Nevertheless, lower-level roads are at various stages of disrepair (especially on the Bulgarian part) making interconnections difficult and reducing mobility especially in the mountain ranges. At the same time, several Egnatia vertical axes as agreed in the Transnational Agreement between Greece and Bulgaria in 1998 still missing or under construction (such as the connection of II-86 to the Greek transport system) and the motorways on the Bulgarian part are incomplete. The area is deficient in terms or railway and multi-modal infrastructure (despite the existence of important ports and airports). Both Greece and Bulgaria have been recently investing in the CB area railway network but it requires considerable investment which is outside the financial capabilities of the present programme. This heavy dependence on road transport also increases considerably the environmental footprint of transport activities in the area, especially at the border crossings (e.g. long lines of trucks) and especially during the tourist season. Last but not least, the area lacks accessible public transport for people with disabilities and cross-border public transport services.

Labor Market, Poverty and Social Inclusion

While in 2007 unemployment rates for the CB districts were on the average near or below the national rates and below the EU27 average rate, unemployment started to rapidly increase – especially in Greece – soon after the wake of the economic crisis in 2008 reaching record high levels in 2013. The Bulgarian districts succeeded to keep unemployment rates near or lower than the EU27 average. Currently, the high disparities among the CB districts have not dissipated. The latest data exhibit the following high unemployment rates (2013): Xanthi 37,5%, Drama 36,8%, Thessaloniki 32,1%, Serres 22,9%, Kavala 22,8%, Evros 22%, Smolyan 20,3% and Rodopi 16,8%. In addition, long term unemployment rates have increased sharply – especially for the Greek regions – after 2009, indicating a risk of large structural unemployment which in turn implies the existence of inefficient labour markets and a mismatch between labour market demand and the available skills and locations of the workers seeking employment. According to the ESPON DEMIFER project the CB area shows significantly higher values of long-term unemployed persons compared to the EU28. Youth unemployment rates display similar trends and are attributed to the lackluster economic growth, the rigid labour market, and the mismatch between potential employee skills and employers’ needs in Greece and Bulgaria.

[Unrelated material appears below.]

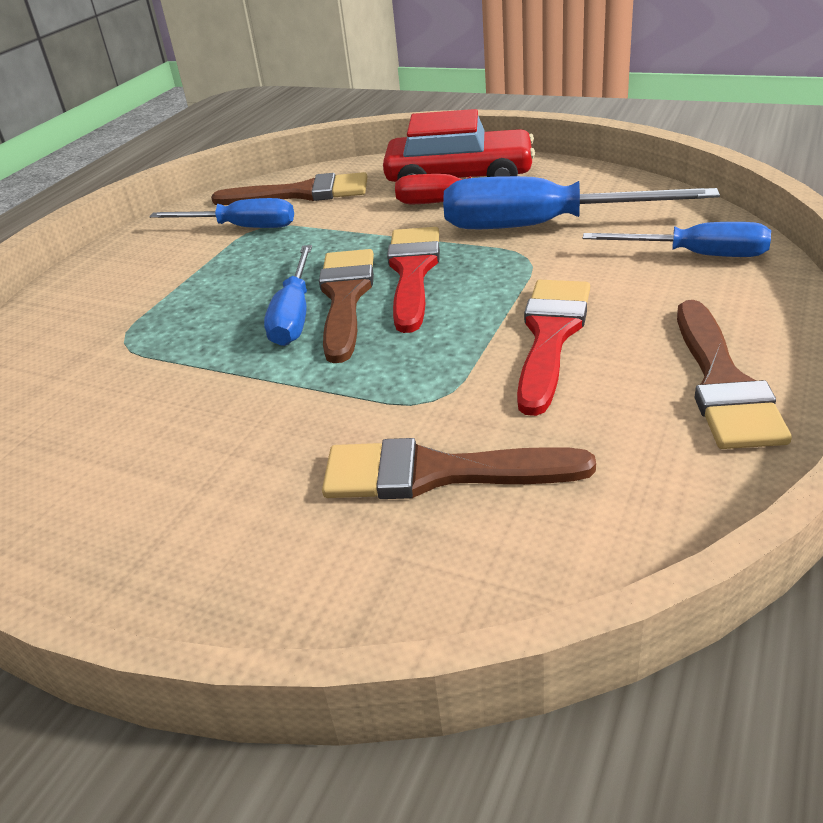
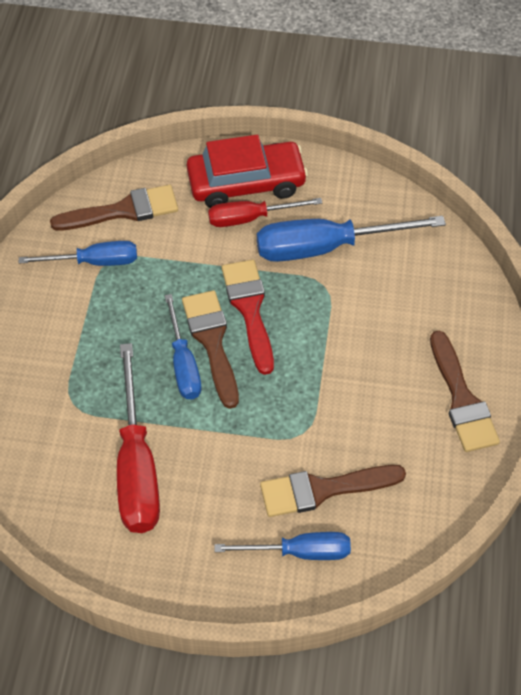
camera: 20 degrees left, 20 degrees up
red brush [517,280,590,416] -> none
blue screwdriver [583,222,771,257] -> blue screwdriver moved to [214,532,351,560]
none -> red screwdriver [117,343,160,533]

In addition, the CB area exhibits considerably higher than EU28 percentages of population at risk of poverty or social exclusion (3-4 times higher). The main reason for the large divergence is the comparatively higher long term unemployment rates, and the higher share of people living in areas with low work intensity and low income levels. With respect to the latter, the share of people living in areas with low work intensity has been rising since 2010 in Bulgarian and Greek territories alike.

The large number of people experiencing poverty and social exclusion in the CB area is also attributable to the presence of various vulnerable groups such as minorities, internal migrants, asylum seekers and foreign persons under subsidiary protection. The higher risk of poverty and social exclusion among these groups is primarily connected to long-term unemployment and economic inactivity.

The rising incidence of poverty has many social consequences, one of which is the deteriorating public health conditions. Even though the CB area enjoys the availability of basic health care resources (e.g. hospitals and doctors) at levels near, or even better in several cases, than the EU28 average, the average life expectancy is lower than EU28 levels and many epidemiological indicators record higher values. Overall, Greek districts have exhibited higher life expectancy than Bulgarian districts in the past, but since poverty forces more people to resort to hospital care (more than a 20% increase has been documented in Greece after 2010), it appears that Greek districts may be more at risk of deteriorating health care conditions in the near future, thereby lowering overall public health levels in the CB area.